Closing the intention-behaviour gap: validating and testing the promise of behaviour change literacy for parental mediation
This doctoral thesis aims to examine to what extent behaviour change literacy might be a promising concept to explain the intention-behaviour gap in the context of digital behaviours. Families play a major role in shaping the present and future well-being of their members. Today, family lives strongly involve digital media and digital technologies. There seems to be a disconnect between intended behaviours and the actual behaviours that people are undertaking in the digital space. The intention-behaviour gap is a phenomenon that has been studied extensively in the health psychology literature. However, media psychology has paid little attention to a potential intention-behaviour gap in the context of digital behaviours, which today represent a large proportion of daily behaviours. Media and communication scholars and psychological and behavioural scientists seem to work in isolation. The goal is to bridge the disciplines by developing behaviour change literacy as a new concept and validating its promise to explain the intention-behaviour gap for parental mediation. Behaviour change literacy should help scholars, policymakers and educators to understand the intention-behaviour gap in modern digitalised lives better and to develop more effective interventions that empower people to establish and maintain beneficial behaviours by teaching citizens behaviour change literacy.
Supervisors: Ellen Helsper and Dario Krpan
Paul's academic training is in management, economics, communication, and media.
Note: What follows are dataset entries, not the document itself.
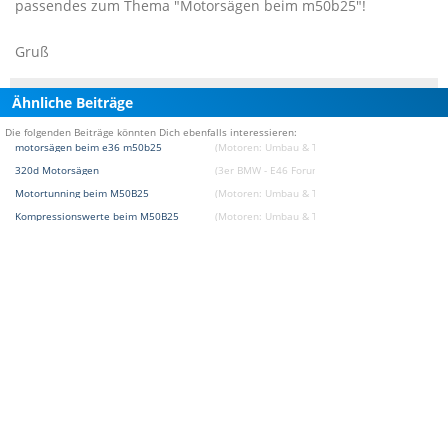
passendes zum Thema "Motorsägen beim m50b25"!
Gruß
Ähnliche Beiträge
Die folgenden Beiträge könnten Dich ebenfalls interessieren:
motorsägen beim e36 m50b25
(Motoren: Umbau & Tuning Forum)
320d Motorsägen
(3er BMW - E46 Forum)
Motortunning beim M50B25
(Motoren: Umbau & Tuning Forum)
Kompressionswerte beim M50B25
(Motoren: Umbau & Tuning Forum)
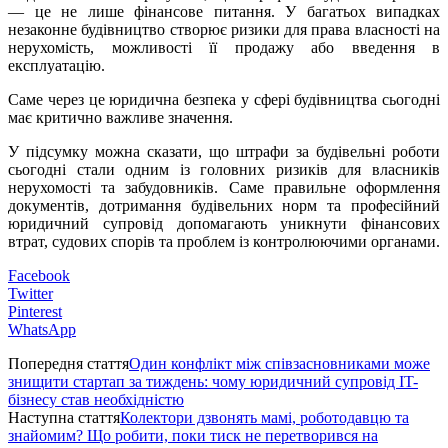
— це не лише фінансове питання. У багатьох випадках
незаконне будівництво створює ризики для права власності на
нерухомість, можливості її продажу або введення в
експлуатацію.
Саме через це юридична безпека у сфері будівництва сьогодні
має критично важливе значення.
У підсумку можна сказати, що штрафи за будівельні роботи
сьогодні стали одним із головних ризиків для власників
нерухомості та забудовників. Саме правильне оформлення
документів, дотримання будівельних норм та професійний
юридичний супровід допомагають уникнути фінансових
втрат, судових спорів та проблем із контролюючими органами.
Facebook
Twitter
Pinterest
WhatsApp
Попередня стаття
Один конфлікт між співзасновниками може
знищити стартап за тиждень: чому юридичний супровід IT-
бізнесу став необхідністю
Наступна стаття
Колектори дзвонять мамі, роботодавцю та
знайомим? Що робити, поки тиск не перетворився на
Before starting the PhD, Paul obtained a BA in Corporate Management and Economics in his native country Germany from the Zeppelin University. Afterwards, he completed a MA in Communication Studies (summa cum laude) with a focus on New Media and Internet at the Catholic University of Portugal. His studies are supported by Germany's most prestigious and selective scholarship foundation, the German Academic Scholarship Foundation.
His professional expertise is grounded in his work as a consultant, coach, analyst, and evaluator. As a change management consultant, Paul was providing various services to major DAX30 companies (such as BMW), including organizing, designing, and conducting smaller-scale workshops and large-scale events around topics like corporate culture and leadership as well as collecting and analysing various types of data and synthesizing key findings, such as from in-depth interviews of multiple stakeholders. Later, Paul worked as a data analyst and project evaluator in a consultancy for major international non-profit organisations (such as Save The Children), contributing to the design and improvement of qualitative and quantitative data collection tools, the analysis of large qualitative and quantitative data sets, and the synthesis of key data-based findings and lessons into concise action-informing reports. As a certified positive psychology coach, Paul is currently facilitating his clients' self-determined goals for positive change in their lives, work, relationships, and well-being.